Saved entries
┏━━

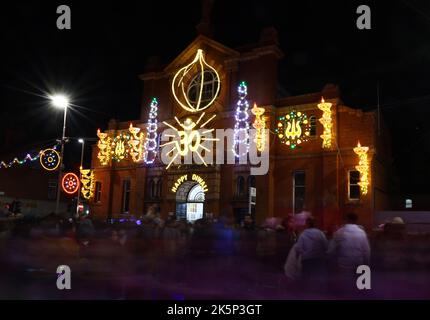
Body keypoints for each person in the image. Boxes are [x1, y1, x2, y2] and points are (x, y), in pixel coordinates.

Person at [327, 212, 370, 293]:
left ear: (347, 220)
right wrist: (366, 265)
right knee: (358, 290)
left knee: (345, 289)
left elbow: (331, 250)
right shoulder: (362, 233)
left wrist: (332, 264)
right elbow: (366, 251)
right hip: (359, 264)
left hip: (344, 265)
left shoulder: (340, 232)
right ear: (356, 220)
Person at [295, 216, 328, 289]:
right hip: (319, 259)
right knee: (319, 279)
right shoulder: (320, 233)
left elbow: (299, 248)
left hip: (307, 260)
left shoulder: (303, 234)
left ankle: (307, 293)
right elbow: (326, 246)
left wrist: (305, 253)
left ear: (307, 224)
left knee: (306, 279)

┗━━

» Activity
Give the entries above again word for word, without any pictures.

» Expected output
Body keypoints for each person in the image. Boxes are [x1, y1, x2, y2] and points are (x, y), in pixel coordinates.

Person at [327, 212, 370, 293]:
left ear: (347, 220)
right wrist: (366, 265)
right knee: (358, 290)
left knee: (345, 289)
left elbow: (331, 250)
right shoulder: (362, 233)
left wrist: (332, 264)
right elbow: (366, 251)
right hip: (359, 264)
left hip: (344, 265)
left shoulder: (340, 232)
right ear: (356, 220)
Person at [295, 216, 328, 289]:
right hip: (319, 259)
right knee: (319, 279)
right shoulder: (320, 233)
left elbow: (299, 248)
left hip: (307, 260)
left shoulder: (303, 234)
left ankle: (307, 293)
right elbow: (326, 246)
left wrist: (305, 253)
left ear: (307, 224)
left knee: (306, 279)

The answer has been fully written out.